PROBLEM TO WORK ON:
Convert the entries below into a JSON list of strings, one string per line, skipping blank lines. Omit the pictures from your answer.

*** DATA FOR THE TASK ***

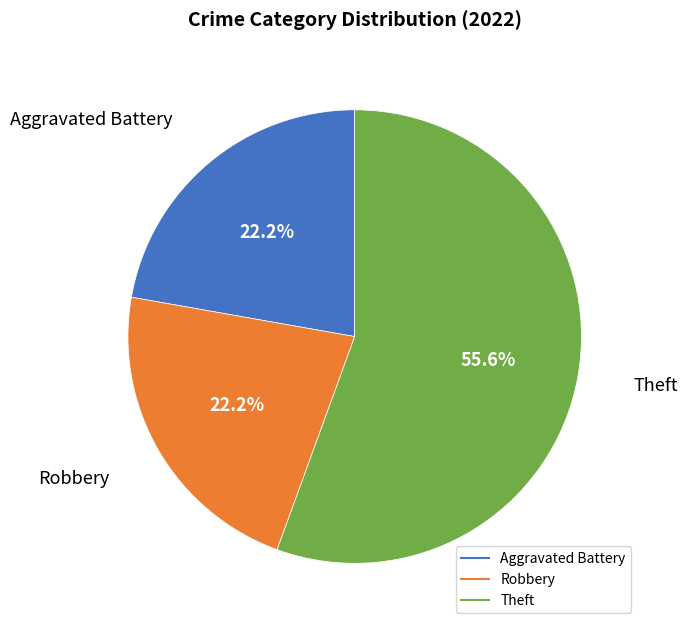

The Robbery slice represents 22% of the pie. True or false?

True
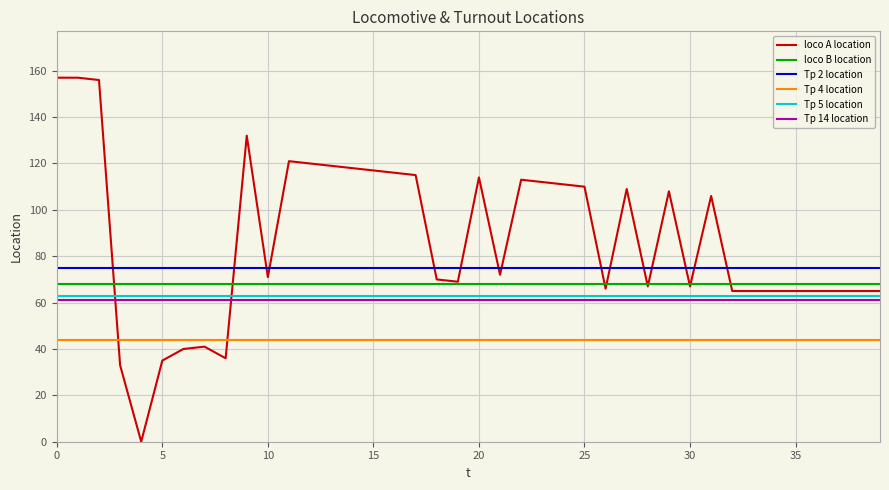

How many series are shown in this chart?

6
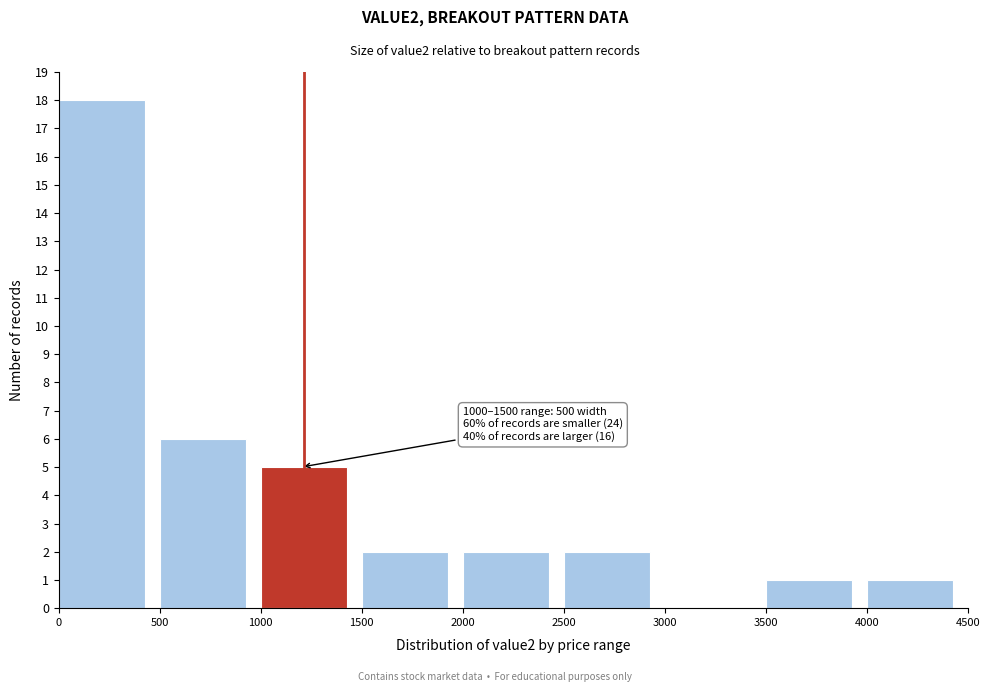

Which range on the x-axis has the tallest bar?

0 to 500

*** End of DATA FOR THE TASK ***

RESPONSE AREA:
[
  "The Robbery slice represents 22% of the pie. True or false?",
  "True",
  "How many series are shown in this chart?",
  "6",
  "Which range on the x-axis has the tallest bar?",
  "0 to 500"
]